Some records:

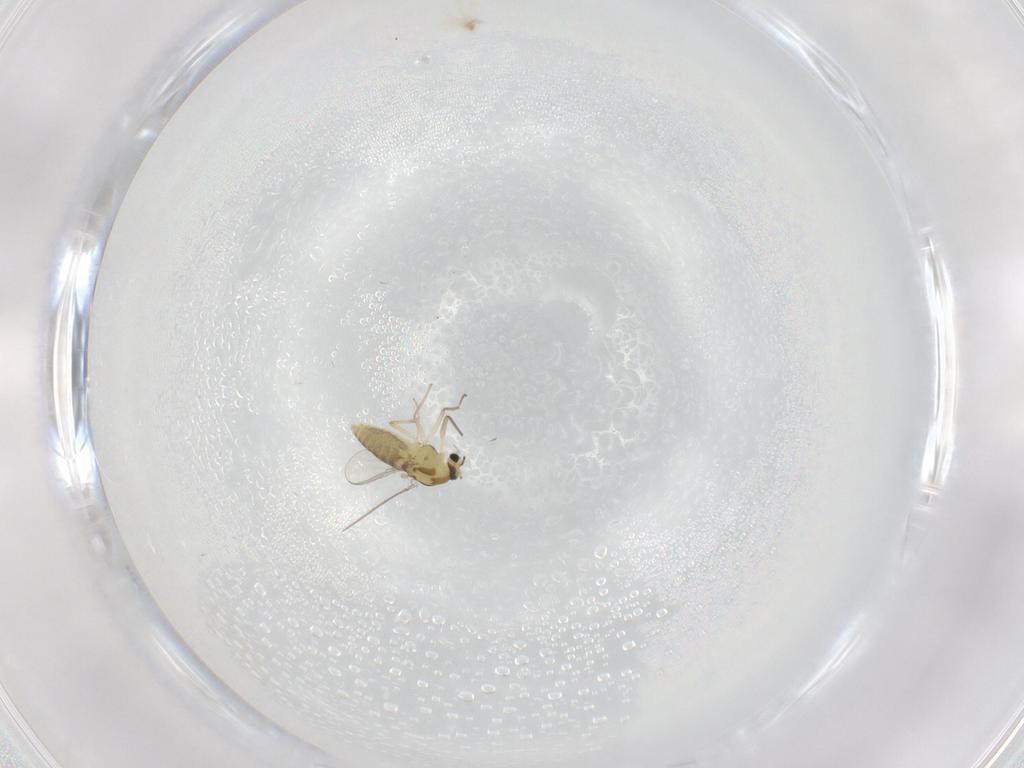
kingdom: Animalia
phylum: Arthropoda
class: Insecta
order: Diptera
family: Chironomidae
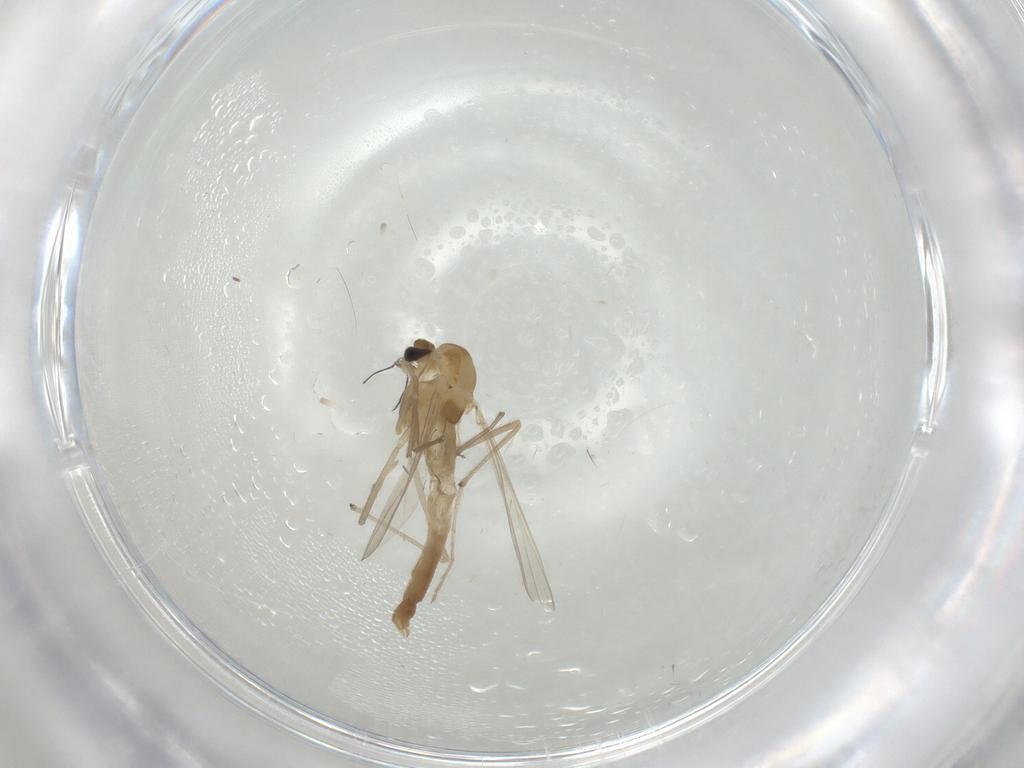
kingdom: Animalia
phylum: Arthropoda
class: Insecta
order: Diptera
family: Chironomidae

What you are asked to do:
Lay out the text lines of the records above as a Markdown table with the columns "No." and "Line," one line per row numbered in order, leaving out blank lines and the pictures.

The result:
| No. | Line |
|---|---|
| 1 | kingdom: Animalia |
| 2 | phylum: Arthropoda |
| 3 | class: Insecta |
| 4 | order: Diptera |
| 5 | family: Chironomidae |
| 6 | kingdom: Animalia |
| 7 | phylum: Arthropoda |
| 8 | class: Insecta |
| 9 | order: Diptera |
| 10 | family: Chironomidae |